The killings take place in public and are captured on surveillance footage. Those videos are then watched by millions. But even if the gunmen are identified, no one is prosecuted, and the cycle starts again. Across Baghdad and southern Iraq, a rising tide of attacks on activists and journalists is alarming what remains of a protest movement that has demanded the ouster of Iraq’s U.S.-molded political system and the usually Iran-linked armed groups that prop it up.

Mass street demonstrations were crushed last year with deadly force, often by paramilitary groups that the protesters have denounced. Now as some activists prepare to run in elections, prominent figures in the protest movement are being picked off while they walk the streets or drive home at the end of the day.

The assassinations, officials and human rights monitors say, underscore the reach of Iraq’s militia network — to punish citizens who dare to criticize it and control a political system meant to hold it accountable.

Less than 24 hours later, news of another attack rippled through social media: This time the victim was in surgery after surviving a bullet to the head and shoulder. A photo posted to social media Tuesday morning showed journalist Ahmed Hasan lying in a hospital bed, his eyes closed and an oxygen mask on his face.
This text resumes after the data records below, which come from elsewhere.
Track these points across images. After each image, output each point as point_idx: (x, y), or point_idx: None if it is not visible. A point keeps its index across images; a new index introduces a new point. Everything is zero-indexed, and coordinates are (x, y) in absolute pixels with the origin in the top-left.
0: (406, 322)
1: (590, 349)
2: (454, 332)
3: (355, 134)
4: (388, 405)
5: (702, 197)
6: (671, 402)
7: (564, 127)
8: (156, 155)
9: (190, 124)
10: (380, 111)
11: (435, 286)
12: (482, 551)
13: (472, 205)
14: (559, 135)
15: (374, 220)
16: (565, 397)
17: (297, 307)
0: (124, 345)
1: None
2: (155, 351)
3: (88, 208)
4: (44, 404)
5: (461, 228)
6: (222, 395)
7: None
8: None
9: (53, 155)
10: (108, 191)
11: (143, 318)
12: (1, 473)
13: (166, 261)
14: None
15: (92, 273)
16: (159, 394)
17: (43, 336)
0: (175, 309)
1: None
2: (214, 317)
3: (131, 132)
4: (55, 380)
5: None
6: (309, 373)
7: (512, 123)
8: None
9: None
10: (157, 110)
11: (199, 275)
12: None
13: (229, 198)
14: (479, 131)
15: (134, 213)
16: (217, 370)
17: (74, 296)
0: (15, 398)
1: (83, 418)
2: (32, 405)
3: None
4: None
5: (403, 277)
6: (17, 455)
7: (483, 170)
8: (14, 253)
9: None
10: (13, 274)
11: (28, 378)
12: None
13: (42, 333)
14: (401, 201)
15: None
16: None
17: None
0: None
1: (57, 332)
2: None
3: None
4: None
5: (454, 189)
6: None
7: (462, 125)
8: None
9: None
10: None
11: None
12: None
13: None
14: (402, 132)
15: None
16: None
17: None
“It’s a message to us all,” said another Karbala-based activist, Saeed Askar, reached by phone after scrambling to move his family to another city overnight. “No matter what we do, the situation will always remain the same. Those death squads will always be in power.”

Iraq is experiencing a period of relative stability after decades when conflict repeatedly left ­civilians caught in the middle. In 2019, an anti-government protest movement occupied parts of Baghdad and southern cities for months as a generation raised in the shadow of the 2003 U.S.-led invasion decried the corrupt political system it had installed, as well as the influence of neighboring Iran.